L’atmosphère cosy d’un café japonais

  • Seitou : un café tranquille composé d’une sympathique bibliothèque
  • Nest ネースト: de style kissaten au gré d’une ambiance rétro datant de l’ère Showa (1926-1989)
  • 夜喫茶シンデレラ : une adresse ouverte jusqu’à minuit pour des encas salés et un chat trop kawaii comme compagnon
  • 笑和焼菓子店 : joli cadre dans une maison traditionnelle et son petit jardin attenant
  • Monzen Coffee : excellent sandwich et petit déjeuner, proche du tramway
  • Cafe Kreemy : boissons chaudes réconfortantes et gâteau au matcha

Visite guidée à Shinsekai avec un adorable papi japonais

Alors que j’attendais le tramway pour me rendre à Shinsekai, un gentil papi m’est venu en aide. Perdue face au plan de transports en kanjis, le monsieur me propose de faire le chemin ensemble.

Finalement, ce japonais adorable me fit une visite guidée de Shinsekai. Sans lui, j’aurai été complètement larguée et malgré la barrière de la langue, j’ai passé un superbe moment.


Comment se rendre au Sumiyoshi Taisha ?

Depuis Namba Station, la Nankai Line mène jusqu’à la station Sumiyoshitaisha avant de rejoindre le sanctuaire en quelques minutes à pied.

Ce dernier est ouvert de 6h00 à 17 heures. Si son entrée est gratuite, les dons pour la prière sont appréciés.
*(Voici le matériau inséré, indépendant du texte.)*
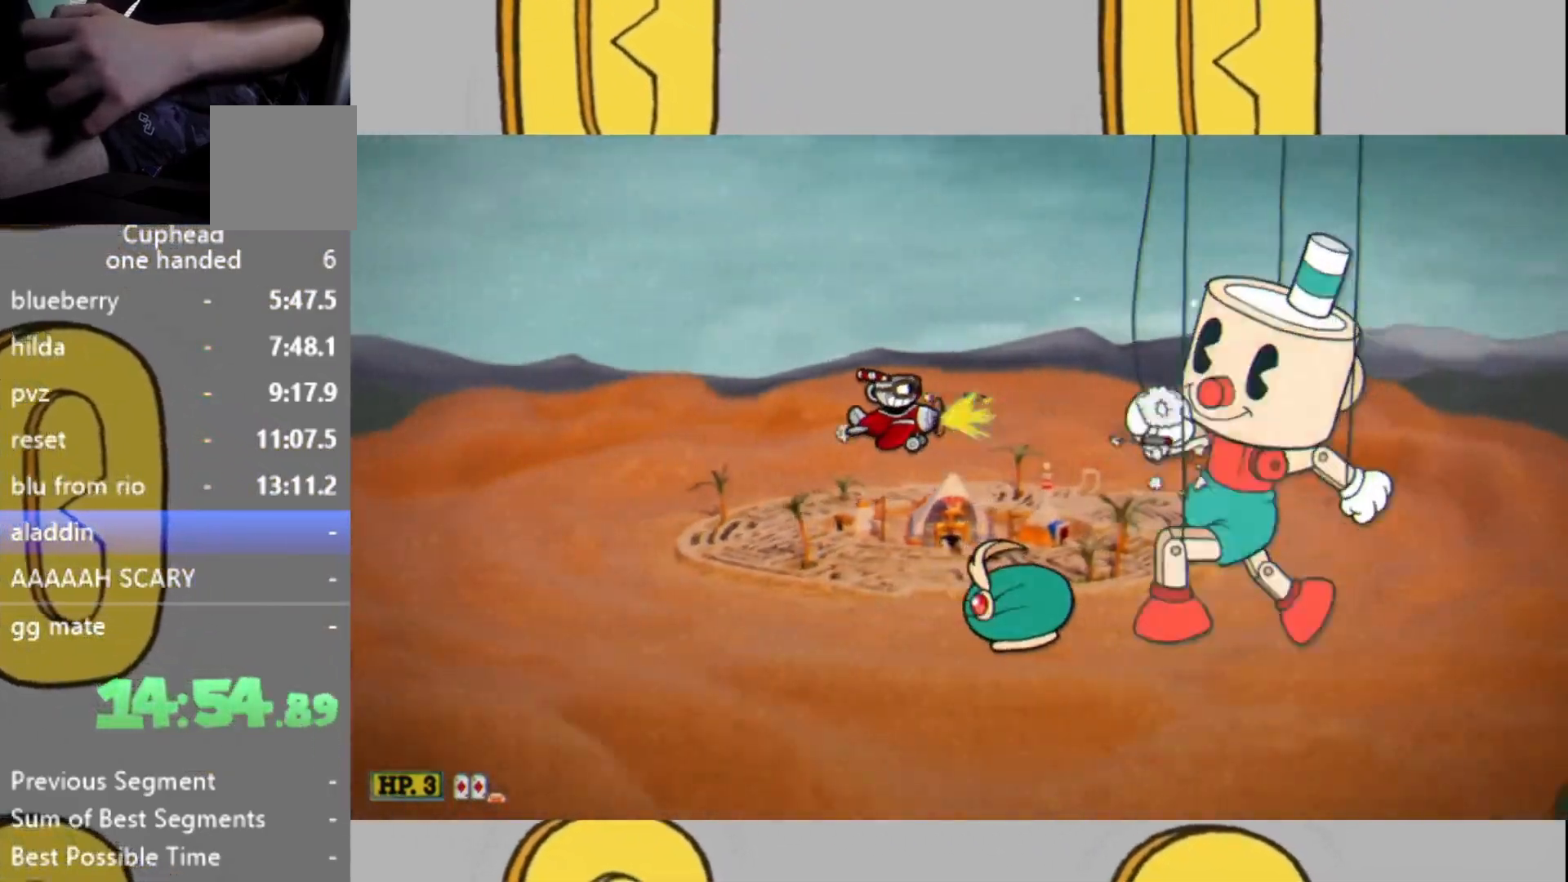
{"buttons": ["L2"], "left_stick": "center", "right_stick": "center", "events": [[300, "left_stick", "left"], [400, "left_stick", "center"]]}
Mon avis sur le Sumiyoshi Taisha

Sumiyoshi Taisha - pont Sorihashi - Blog au gré des continents

Je recommande à tous les voyageurs passant par Osaka de visiter le Sumiyoshi Taisha. C’est véritablement un sanctuaire à ne pas manquer avec le Tenman-gū, situé au nord de la ville. Son atmosphère mystique et son histoire offre un regard différent, aux antipodes de l’exubérance de Namba. J’ai également trouvé les habitants, déjà très accueillants, encore plus avenants dans le quartier de Sumiyoshi, intrigués de voir des occidentaux, notamment cet adorable papi japonais dont je me souviendrais longtemps.